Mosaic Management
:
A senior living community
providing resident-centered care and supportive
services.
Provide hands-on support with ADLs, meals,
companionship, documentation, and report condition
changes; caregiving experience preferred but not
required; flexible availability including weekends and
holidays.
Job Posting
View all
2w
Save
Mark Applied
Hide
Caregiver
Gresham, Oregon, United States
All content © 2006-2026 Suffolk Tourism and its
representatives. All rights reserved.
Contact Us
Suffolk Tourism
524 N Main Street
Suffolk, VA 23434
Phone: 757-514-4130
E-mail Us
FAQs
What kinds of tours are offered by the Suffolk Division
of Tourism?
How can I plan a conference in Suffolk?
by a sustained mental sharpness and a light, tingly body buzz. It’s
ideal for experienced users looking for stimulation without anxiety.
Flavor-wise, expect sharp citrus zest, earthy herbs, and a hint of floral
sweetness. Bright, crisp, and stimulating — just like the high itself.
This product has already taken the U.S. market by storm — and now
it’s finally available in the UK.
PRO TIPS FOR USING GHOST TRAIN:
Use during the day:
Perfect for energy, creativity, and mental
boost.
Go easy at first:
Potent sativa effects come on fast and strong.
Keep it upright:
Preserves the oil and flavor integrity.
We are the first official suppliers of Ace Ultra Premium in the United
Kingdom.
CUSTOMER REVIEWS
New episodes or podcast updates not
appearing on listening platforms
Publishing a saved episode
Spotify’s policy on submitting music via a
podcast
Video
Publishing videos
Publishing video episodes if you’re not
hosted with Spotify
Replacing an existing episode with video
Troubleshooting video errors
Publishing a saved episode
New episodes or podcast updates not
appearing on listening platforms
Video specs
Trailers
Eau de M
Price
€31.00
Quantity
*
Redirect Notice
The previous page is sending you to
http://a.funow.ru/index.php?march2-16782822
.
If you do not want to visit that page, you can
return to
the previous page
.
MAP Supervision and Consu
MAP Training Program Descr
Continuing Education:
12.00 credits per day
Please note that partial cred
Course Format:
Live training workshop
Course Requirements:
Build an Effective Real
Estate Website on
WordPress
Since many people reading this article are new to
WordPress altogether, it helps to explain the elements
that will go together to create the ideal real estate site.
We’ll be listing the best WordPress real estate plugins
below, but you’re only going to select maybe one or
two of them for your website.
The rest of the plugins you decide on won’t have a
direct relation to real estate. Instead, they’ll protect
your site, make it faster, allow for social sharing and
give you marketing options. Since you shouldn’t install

• _THE PROBLEM_
Above are the entries. Output exactly the lines beginning with the line that has "This product has" and ending with the line that has "The previous page is sending you to".

• _SOLUTION FOR THIS EXERCISE_
This product has already taken the U.S. market by storm — and now
it’s finally available in the UK.
PRO TIPS FOR USING GHOST TRAIN:
Use during the day:
Perfect for energy, creativity, and mental
boost.
Go easy at first:
Potent sativa effects come on fast and strong.
Keep it upright:
Preserves the oil and flavor integrity.
We are the first official suppliers of Ace Ultra Premium in the United
Kingdom.
CUSTOMER REVIEWS
New episodes or podcast updates not
appearing on listening platforms
Publishing a saved episode
Spotify’s policy on submitting music via a
podcast
Video
Publishing videos
Publishing video episodes if you’re not
hosted with Spotify
Replacing an existing episode with video
Troubleshooting video errors
Publishing a saved episode
New episodes or podcast updates not
appearing on listening platforms
Video specs
Trailers
Eau de M
Price
€31.00
Quantity
*
Redirect Notice
The previous page is sending you to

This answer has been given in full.